Le cinéaste n’y va pas de main morte et ne tombe pas non plus dans l’angélisme. S’il pointe du doigt l’hypocrisie des touristes étrangers qui viennent satisfaire leurs besoins sexuels au Maroc alors qu’ils dénoncent ces pratiques chez eux, il montre aussi les prostituées sous tous les angles. Même les moins flatteurs. Comme cette scène où on les voit s’abaisser à ramasser de l’argent jeté par des Saoudiens ou encore plonger dans une piscine pour récupérer des bijoux. Le cinéaste aborde aussi ?les difficultés que la prostitution engendre dans ?les familles? très conservatrices, où l’on se soucie de ce que les voisins diront lorsqu’ils sauront qu’une des filles du foyer s’adonne à la prostitution. Noha, Randa, Soukaina et Hlima? sont toutes les quatre rejetées par leurs familles.
Selon Nabil Ayouch, « tout ce qui est dit, chaque plan, chaque mot, chaque image de « Much Loved » a un sens profond sur la place de ces femmes dans la société marocaine, sur le rôle qu’elles jouent vis-à-vis de cette société, vis-à-vis des hommes, la famille, affirme Nabil Ayouch. Un rôle qu’on leur nie, parce qu’elles ne sont ni vues ni entendues.

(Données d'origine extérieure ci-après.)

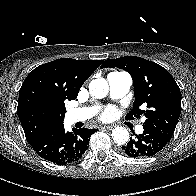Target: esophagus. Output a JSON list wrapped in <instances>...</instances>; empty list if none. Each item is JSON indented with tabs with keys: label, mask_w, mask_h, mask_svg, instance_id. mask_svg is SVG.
<instances>
[{
	"label": "esophagus",
	"mask_w": 196,
	"mask_h": 196,
	"mask_svg": "<svg viewBox=\"0 0 196 196\" xmlns=\"http://www.w3.org/2000/svg\"><path fill=\"white\" fill-rule=\"evenodd\" d=\"M113 127H114L113 125H107V126H103L102 128L106 130H111Z\"/></svg>",
	"instance_id": "obj_1"
}]
</instances>
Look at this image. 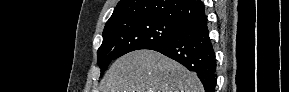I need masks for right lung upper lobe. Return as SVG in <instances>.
Wrapping results in <instances>:
<instances>
[{
	"instance_id": "1",
	"label": "right lung upper lobe",
	"mask_w": 289,
	"mask_h": 92,
	"mask_svg": "<svg viewBox=\"0 0 289 92\" xmlns=\"http://www.w3.org/2000/svg\"><path fill=\"white\" fill-rule=\"evenodd\" d=\"M205 14L201 0H120L106 26L139 17L160 18L187 24Z\"/></svg>"
}]
</instances>
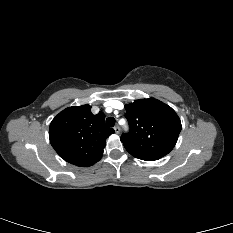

Et c’est quelque chose qui peut être débattue dans le débat public. »?
Levée de boucliers au Maroc
Le film a été très applaudi à l’international. Fin août, il a remporté le Valois d’or du Festival du film francophone d’Angoulême. De même l’’actrice principale, Loubna Abidar, obtenait le Valois de la meilleure interprétation féminine. En mai dernier aussi, le film avait été très apprécié au Festival de Cannes.
Pour autant, le film s’est très vite attiré les foudres des autorités du Maroc. La réalité crue de la prostitution qui prolifère dans le royaume n’a pas été du goût du pouvoir. Alors que le ministère marocain de la Culture avait validé le tournage, il a été interdit de diffusion dans le royaume chérifien. Toutefois, le réalisateur ne désarme pas et espère bien que les Marocains pourront regarder un jour le film, qui aborde une réalité qui est en train de faire des ravages dans leur pays. Au-delà de la prostitution qui est pointée du doigt, le réalisateur aurait voulu « ouvrir un débat qui permette de poser les bonnes questions sur la place de la femme dans la société, dans le monde arabe ». La question est de savoir à quand la société marocaine sera prête pour un tel débat…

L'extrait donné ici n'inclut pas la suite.